■ **ABOUT THIS EXERCISE**
Could you pick up the comment thread on rising 2018 health insurance premiums and carry it on past its last sentence?

----- TEXT BLOCK

To learn more about age rating changes and other reasons why premiums are going up in 2018, go to

3 comments on “More Cost Shifted to Kids by the Feds: still on the wrong track

  1. Teri Boudreau

    Good Morning. I definitely agree with your statement continues to remain on the wrong track, going from bad to worse. Rates for “older” people are already priced at 200% – 300% ABOVE the normal rate and continue to increase each year, but in your eyes they are unfairly getting a break by having only a 10% increase??? What about the people who are trying to retire but are being forced to work until their late 60’s and then some. Working middle-class people who receive NO subsidies continue to get hammered and then hammered some more, while people receiving subsidies continue to benefit (premiums go up, but don’t worry, so will your subsidies. We’ll just make those compliant middle class folks pay for your share, since the Government may or may not reimburse us anymore.) Curious, will the overage of premiums charged be reimbursed to these middle class folks, who are getting poorer each day, should the Government ultimately decide to continue funding of the subsidies for 2018?

----------
----- MATERIAL PROVIDED

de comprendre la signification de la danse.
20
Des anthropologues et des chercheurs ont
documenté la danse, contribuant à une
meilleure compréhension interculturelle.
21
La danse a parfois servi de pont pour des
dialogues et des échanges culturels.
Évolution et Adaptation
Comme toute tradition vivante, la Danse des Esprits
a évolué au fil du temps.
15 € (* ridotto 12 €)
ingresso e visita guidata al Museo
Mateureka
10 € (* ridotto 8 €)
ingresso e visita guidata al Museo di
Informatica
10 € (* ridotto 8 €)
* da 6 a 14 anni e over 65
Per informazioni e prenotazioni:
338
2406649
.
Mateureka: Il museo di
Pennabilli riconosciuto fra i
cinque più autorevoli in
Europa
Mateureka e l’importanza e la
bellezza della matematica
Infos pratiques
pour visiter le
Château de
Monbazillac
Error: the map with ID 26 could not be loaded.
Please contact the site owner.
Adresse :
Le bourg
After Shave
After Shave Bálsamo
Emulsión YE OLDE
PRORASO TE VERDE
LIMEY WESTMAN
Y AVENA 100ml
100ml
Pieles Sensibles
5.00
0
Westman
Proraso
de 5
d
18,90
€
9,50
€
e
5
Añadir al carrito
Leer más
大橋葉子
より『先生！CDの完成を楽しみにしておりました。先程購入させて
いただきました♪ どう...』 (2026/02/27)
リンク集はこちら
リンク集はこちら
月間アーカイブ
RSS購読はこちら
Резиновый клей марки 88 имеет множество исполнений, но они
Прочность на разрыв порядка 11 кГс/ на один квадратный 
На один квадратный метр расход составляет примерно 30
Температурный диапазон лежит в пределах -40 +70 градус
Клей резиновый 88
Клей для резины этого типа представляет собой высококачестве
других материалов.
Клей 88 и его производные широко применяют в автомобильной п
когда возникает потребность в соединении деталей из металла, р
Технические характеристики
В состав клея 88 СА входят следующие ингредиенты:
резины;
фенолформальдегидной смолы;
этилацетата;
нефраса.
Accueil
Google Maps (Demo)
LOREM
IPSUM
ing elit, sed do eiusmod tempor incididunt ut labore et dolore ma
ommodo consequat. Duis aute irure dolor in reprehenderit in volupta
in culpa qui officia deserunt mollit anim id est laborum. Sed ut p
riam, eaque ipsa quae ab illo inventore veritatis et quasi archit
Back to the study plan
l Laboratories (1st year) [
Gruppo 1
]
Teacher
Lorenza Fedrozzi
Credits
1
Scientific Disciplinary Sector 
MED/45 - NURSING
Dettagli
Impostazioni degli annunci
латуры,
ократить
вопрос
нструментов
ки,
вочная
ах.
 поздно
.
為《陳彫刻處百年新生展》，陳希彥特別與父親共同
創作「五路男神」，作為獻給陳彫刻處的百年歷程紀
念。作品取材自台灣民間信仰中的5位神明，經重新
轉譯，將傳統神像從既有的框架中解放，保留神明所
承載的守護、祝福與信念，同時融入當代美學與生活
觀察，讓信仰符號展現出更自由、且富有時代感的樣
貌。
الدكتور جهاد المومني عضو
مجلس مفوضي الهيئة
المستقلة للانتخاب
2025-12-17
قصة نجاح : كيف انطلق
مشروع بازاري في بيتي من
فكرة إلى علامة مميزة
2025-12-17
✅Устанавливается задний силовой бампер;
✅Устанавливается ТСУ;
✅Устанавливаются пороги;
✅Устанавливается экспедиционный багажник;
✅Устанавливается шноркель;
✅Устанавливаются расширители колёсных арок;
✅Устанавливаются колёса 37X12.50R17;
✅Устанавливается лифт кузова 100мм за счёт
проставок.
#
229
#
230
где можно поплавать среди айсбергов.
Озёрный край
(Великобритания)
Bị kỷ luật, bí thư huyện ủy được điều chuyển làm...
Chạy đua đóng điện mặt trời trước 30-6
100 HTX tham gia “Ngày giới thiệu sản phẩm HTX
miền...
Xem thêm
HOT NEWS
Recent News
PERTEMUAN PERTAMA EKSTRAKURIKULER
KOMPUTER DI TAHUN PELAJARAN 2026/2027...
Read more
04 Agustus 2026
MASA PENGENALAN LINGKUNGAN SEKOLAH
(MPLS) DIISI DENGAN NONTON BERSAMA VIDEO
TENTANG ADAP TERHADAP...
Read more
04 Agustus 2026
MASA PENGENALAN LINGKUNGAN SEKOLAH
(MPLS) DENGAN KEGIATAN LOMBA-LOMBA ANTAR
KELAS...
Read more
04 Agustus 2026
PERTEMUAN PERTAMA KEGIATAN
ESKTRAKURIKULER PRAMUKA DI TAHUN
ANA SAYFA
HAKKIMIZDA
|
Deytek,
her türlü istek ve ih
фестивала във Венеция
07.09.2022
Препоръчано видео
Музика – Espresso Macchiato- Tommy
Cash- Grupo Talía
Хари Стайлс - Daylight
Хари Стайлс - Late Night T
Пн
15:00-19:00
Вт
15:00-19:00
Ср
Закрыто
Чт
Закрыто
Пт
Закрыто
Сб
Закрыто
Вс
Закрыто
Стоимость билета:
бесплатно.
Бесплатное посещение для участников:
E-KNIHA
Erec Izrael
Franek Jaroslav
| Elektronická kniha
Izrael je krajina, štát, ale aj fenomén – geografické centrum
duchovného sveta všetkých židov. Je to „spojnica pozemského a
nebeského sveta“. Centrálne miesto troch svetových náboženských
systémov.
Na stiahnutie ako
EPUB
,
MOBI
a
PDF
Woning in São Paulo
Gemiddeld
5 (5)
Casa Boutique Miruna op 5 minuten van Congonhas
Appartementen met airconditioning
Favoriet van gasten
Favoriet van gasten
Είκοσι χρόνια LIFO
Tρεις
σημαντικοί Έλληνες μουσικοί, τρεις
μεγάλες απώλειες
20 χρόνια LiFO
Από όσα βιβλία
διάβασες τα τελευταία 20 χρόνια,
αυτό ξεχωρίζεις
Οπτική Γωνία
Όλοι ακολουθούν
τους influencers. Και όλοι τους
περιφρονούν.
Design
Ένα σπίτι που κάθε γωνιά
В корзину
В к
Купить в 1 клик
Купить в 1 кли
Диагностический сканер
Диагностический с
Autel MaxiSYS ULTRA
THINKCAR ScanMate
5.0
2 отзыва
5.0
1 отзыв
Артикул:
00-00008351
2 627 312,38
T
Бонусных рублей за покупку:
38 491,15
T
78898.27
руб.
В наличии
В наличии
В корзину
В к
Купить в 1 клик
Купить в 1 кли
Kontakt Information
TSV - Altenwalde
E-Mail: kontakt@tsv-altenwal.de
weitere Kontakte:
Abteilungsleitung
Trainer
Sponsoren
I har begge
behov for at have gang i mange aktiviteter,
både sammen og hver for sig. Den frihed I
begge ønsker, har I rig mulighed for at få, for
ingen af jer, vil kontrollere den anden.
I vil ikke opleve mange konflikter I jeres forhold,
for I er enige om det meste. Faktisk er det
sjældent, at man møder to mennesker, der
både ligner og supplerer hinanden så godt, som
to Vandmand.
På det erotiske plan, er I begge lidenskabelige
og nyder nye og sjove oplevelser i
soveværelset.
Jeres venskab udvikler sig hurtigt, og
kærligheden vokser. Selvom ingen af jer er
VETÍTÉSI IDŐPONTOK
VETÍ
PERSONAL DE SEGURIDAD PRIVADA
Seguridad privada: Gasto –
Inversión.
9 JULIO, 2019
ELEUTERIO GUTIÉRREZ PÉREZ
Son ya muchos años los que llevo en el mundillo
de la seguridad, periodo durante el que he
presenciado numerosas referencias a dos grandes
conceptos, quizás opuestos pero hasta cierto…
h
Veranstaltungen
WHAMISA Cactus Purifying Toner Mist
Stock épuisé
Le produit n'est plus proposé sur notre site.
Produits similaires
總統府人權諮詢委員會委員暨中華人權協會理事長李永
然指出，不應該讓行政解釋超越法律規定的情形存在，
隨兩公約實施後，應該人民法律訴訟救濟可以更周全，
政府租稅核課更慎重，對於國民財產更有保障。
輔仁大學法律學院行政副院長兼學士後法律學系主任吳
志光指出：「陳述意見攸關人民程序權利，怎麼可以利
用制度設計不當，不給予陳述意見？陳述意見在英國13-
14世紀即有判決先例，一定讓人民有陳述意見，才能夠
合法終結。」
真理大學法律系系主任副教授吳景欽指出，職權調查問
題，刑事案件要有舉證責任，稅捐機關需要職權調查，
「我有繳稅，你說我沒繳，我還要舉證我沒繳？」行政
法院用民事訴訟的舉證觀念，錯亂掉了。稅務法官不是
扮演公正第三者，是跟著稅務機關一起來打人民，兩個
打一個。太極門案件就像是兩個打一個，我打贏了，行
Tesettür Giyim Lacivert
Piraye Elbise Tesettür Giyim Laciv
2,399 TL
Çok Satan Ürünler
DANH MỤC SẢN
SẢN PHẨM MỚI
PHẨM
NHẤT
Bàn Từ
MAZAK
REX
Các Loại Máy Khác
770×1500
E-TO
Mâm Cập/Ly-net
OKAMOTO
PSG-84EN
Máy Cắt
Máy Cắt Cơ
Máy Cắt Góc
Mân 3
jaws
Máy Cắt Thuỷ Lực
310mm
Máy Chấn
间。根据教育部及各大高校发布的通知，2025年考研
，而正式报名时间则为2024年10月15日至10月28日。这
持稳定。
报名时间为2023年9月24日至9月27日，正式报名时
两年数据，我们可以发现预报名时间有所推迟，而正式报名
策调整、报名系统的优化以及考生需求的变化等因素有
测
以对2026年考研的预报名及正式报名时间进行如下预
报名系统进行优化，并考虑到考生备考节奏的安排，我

----------

■ **TASK RESULT**
    • Michael Bertaut

      Thanks for your comments. A couple of things:

      The reason people my age (50-64) rates are so high and still going up, is because the government tried for political reasons to give us a break on the rates up front. Powerful lobbying groups (who lobbies for 25 year olds?) that represent people my age were able to shift money from the young, to the old, raising young folks rates 50-75% over what was economically correct to start out.

      In other words, people my age are using 6 to 7 times as much healthcare as people in their 20’s, and this means in the individual market that they should be paying 6 or 7 times what a 21 year old pays in premiums.

      Since the Dems caved into political pressure from lobbying group in 2010 and set the ratio far below 6 to 1 (at 3 to 1) rates for younger folks have been and still are, much higher than is justified by their healthcare use. They have reacted to that by NOT BUYING COVERAGE. This deprives the risk pool we buy into of young, healthy contributors, who would put in much more money than they would take out and keep premiums for older folks lower.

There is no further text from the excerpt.